Diasporic Art and Why it Matters in Korea
Koreans living abroad are often said to live “in diaspora,” a term originally used to refer to the Jewish communities scattered across Europe and the Middle East. Today’s lecture will explore ways in which overseas Koreans use artistic activities to express their sense of selfhood and configure their identity. The speaker will especially discuss a number of exhibitions, includingthe 2002 Kwangju Biennial’s There Project and the 2004 Korean Diaspora and Art Symposium held in Tokyo. The There exhibition brought together twenty-four artists from Brazil, China, Japan, Kazahkstan, and the U.S. while the exhibition in Tokyo presented artwork, performance, and multi-media installations by thirteen artists; the Tokyo event was in part organized as a response to the dissatisfaction with There. The two showcased a scale of identities and tensions produced in the attempt to understand the Korean diaspora, especially in relation to the historical understanding that views Korean migrants and migration history as hierarchical in nature, with ethnic oneness and pure-blood relations.
Diasporic art is produced by artists residing outside a homeland. One key to Korean diasporic art is the way in which its artists explore a shared history of displacement, presenting historical memoriesreconstructed affectively and re-imagined nostalgically. The visual arts, in particular, provide a means of examining the Korean diaspora. The lecture will explore the complex position and history of Koreans in diaspora, expressed in artistic ways that engage with the local communities residing abroad, a Korean audience that is still insistent upon connections to homeland, as the Kwangju and Tokyo exhibitions reveal. The study of these diasporic artists sheds light on multiple forms of Korean identity, that often resist dominant narratives of the nation and reflect differing experiences of class, gender, of global and national politics, and of particular local situations.

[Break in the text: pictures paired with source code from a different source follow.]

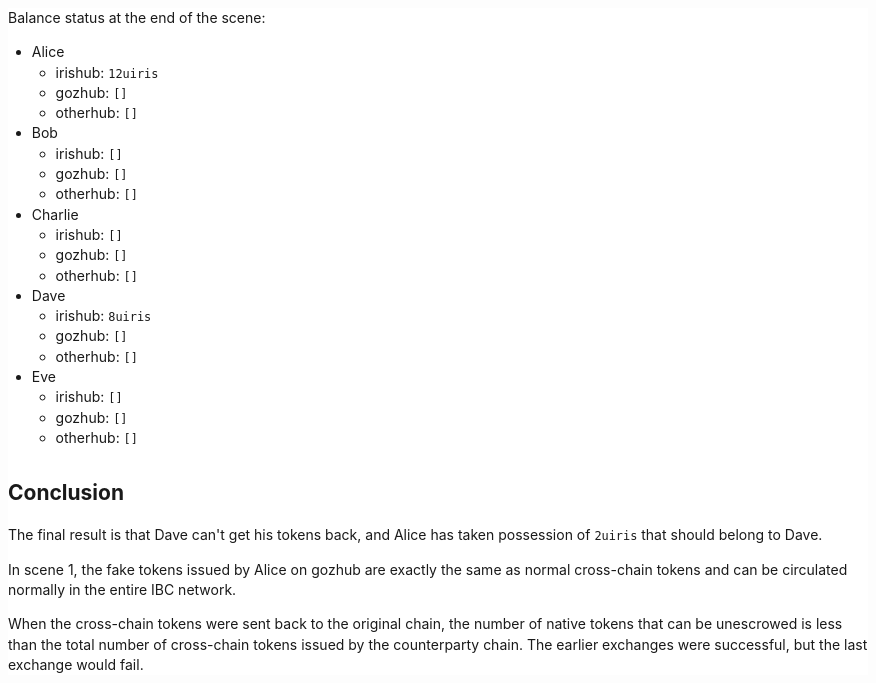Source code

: Balance status at the end of the scene:

- Alice
  - irishub: `12uiris`
  - gozhub: `[]`
  - otherhub: `[]`
- Bob
  - irishub: `[]`
  - gozhub: `[]`
  - otherhub: `[]`
- Charlie
  - irishub: `[]`
  - gozhub: `[]`
  - otherhub: `[]`
- Dave
  - irishub: `8uiris`
  - gozhub: `[]`
  - otherhub: `[]`
- Eve
  - irishub: `[]`
  - gozhub: `[]`
  - otherhub: `[]`

## Conclusion

The final result is that Dave can't get his tokens back, and Alice has taken possession of `2uiris` that should belong to Dave.

In scene 1, the fake tokens issued by Alice on gozhub are exactly the same as normal cross-chain tokens and can be circulated normally in the entire IBC network.

When the cross-chain tokens were sent back to the original chain, the number of native tokens that can be unescrowed is less than the total number of cross-chain tokens issued by the counterparty chain. The earlier exchanges were successful, but the last exchange would fail.
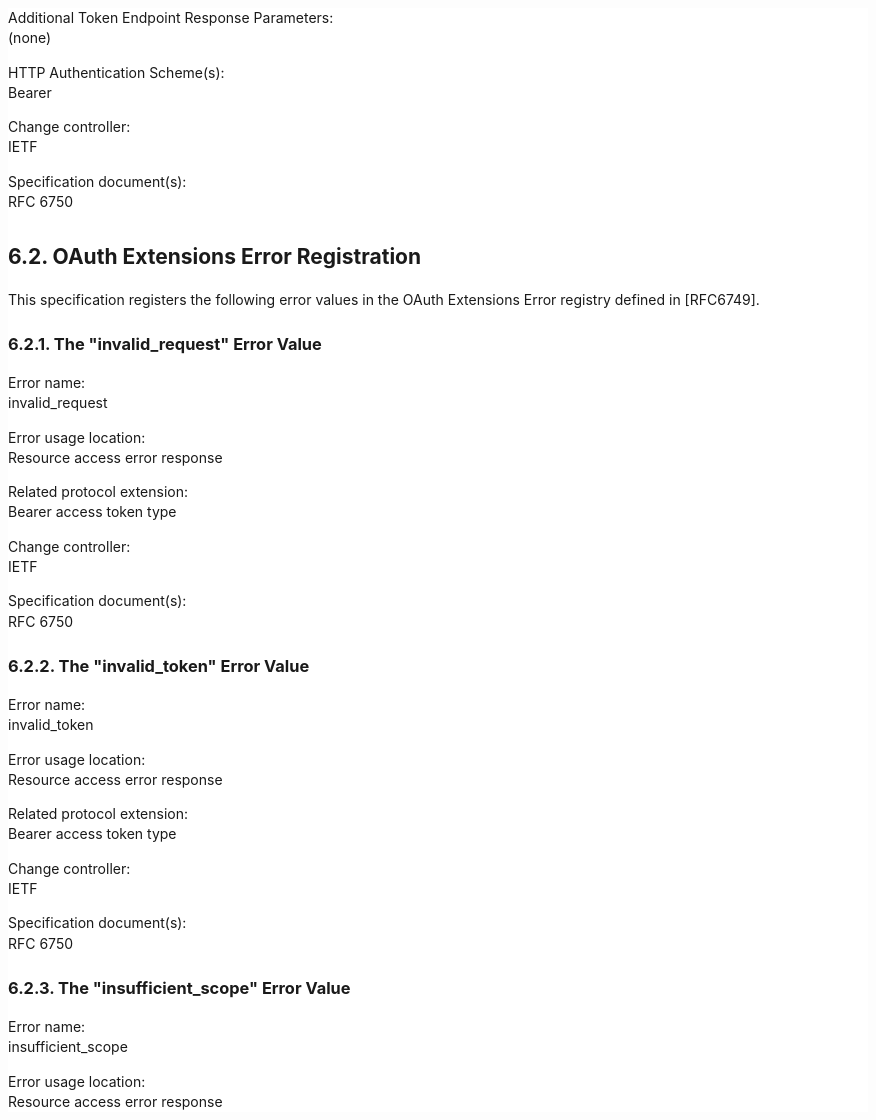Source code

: Additional Token Endpoint Response Parameters:  
(none)

HTTP Authentication Scheme(s):  
Bearer

Change controller:  
IETF

Specification document(s):  
RFC 6750

## 6.2. OAuth Extensions Error Registration

This specification registers the following error values in the OAuth Extensions Error registry defined in [RFC6749].

### 6.2.1. The "invalid_request" Error Value

Error name:  
invalid_request

Error usage location:  
Resource access error response

Related protocol extension:  
Bearer access token type

Change controller:  
IETF

Specification document(s):  
RFC 6750

### 6.2.2. The "invalid_token" Error Value

Error name:  
invalid_token

Error usage location:  
Resource access error response

Related protocol extension:  
Bearer access token type

Change controller:  
IETF

Specification document(s):  
RFC 6750

### 6.2.3. The "insufficient_scope" Error Value

Error name:  
insufficient_scope

Error usage location:  
Resource access error response
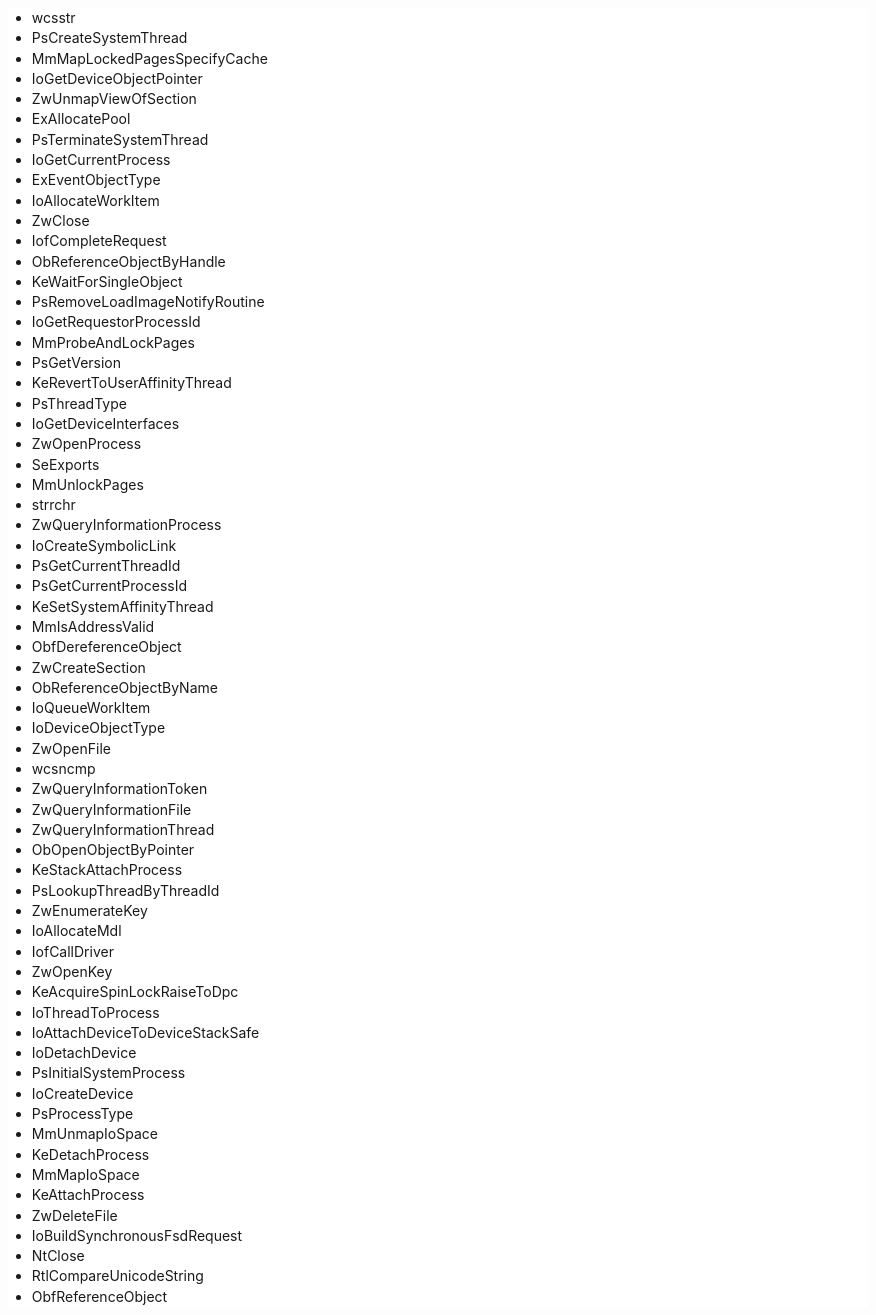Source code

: * wcsstr
* PsCreateSystemThread
* MmMapLockedPagesSpecifyCache
* IoGetDeviceObjectPointer
* ZwUnmapViewOfSection
* ExAllocatePool
* PsTerminateSystemThread
* IoGetCurrentProcess
* ExEventObjectType
* IoAllocateWorkItem
* ZwClose
* IofCompleteRequest
* ObReferenceObjectByHandle
* KeWaitForSingleObject
* PsRemoveLoadImageNotifyRoutine
* IoGetRequestorProcessId
* MmProbeAndLockPages
* PsGetVersion
* KeRevertToUserAffinityThread
* PsThreadType
* IoGetDeviceInterfaces
* ZwOpenProcess
* SeExports
* MmUnlockPages
* strrchr
* ZwQueryInformationProcess
* IoCreateSymbolicLink
* PsGetCurrentThreadId
* PsGetCurrentProcessId
* KeSetSystemAffinityThread
* MmIsAddressValid
* ObfDereferenceObject
* ZwCreateSection
* ObReferenceObjectByName
* IoQueueWorkItem
* IoDeviceObjectType
* ZwOpenFile
* wcsncmp
* ZwQueryInformationToken
* ZwQueryInformationFile
* ZwQueryInformationThread
* ObOpenObjectByPointer
* KeStackAttachProcess
* PsLookupThreadByThreadId
* ZwEnumerateKey
* IoAllocateMdl
* IofCallDriver
* ZwOpenKey
* KeAcquireSpinLockRaiseToDpc
* IoThreadToProcess
* IoAttachDeviceToDeviceStackSafe
* IoDetachDevice
* PsInitialSystemProcess
* IoCreateDevice
* PsProcessType
* MmUnmapIoSpace
* KeDetachProcess
* MmMapIoSpace
* KeAttachProcess
* ZwDeleteFile
* IoBuildSynchronousFsdRequest
* NtClose
* RtlCompareUnicodeString
* ObfReferenceObject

Hijoo Son grew up in the United States. After completing her BA at the University of Chicago in Modern East Asian History, with a thesis on Korean Comfort Women, she moved to the University of California, Los Angeles, where she received her MA in Asian Languages and Cultures, specializing in Pre-Modern East Asian History. She remained there for her PhD (2009) in Modern Korean History and Culture, her dissertation was titled “Casting Diaspora: Cultural Production and Korean Identity Construction.” Since 2010 she has been an Assistant Professor in the Dept. of History, Sogang University, where she is helping to create an undergraduate program in Korean Studies to be taught in English.